═════ Records for the exercise ═════

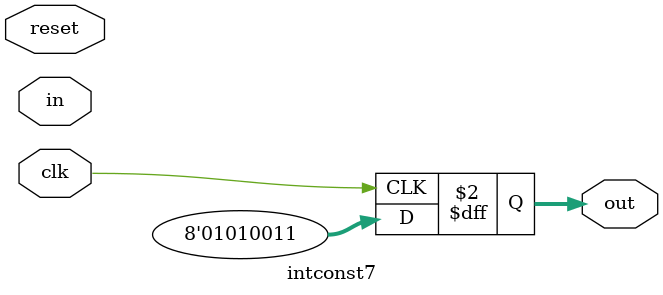
<source format=v>
module intconst7
  (input wire       reset,
   input wire       clk,
   input wire [7:0] in,
   output reg [7:0] out);

   always @(posedge clk) out <= 8'sO 123;

endmodule

</source>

═════

[Your instructions] Wherever the word "input" appears in a line of the data above, copy that line.

[Answer]
  (input wire       reset,
   input wire       clk,
   input wire [7:0] in,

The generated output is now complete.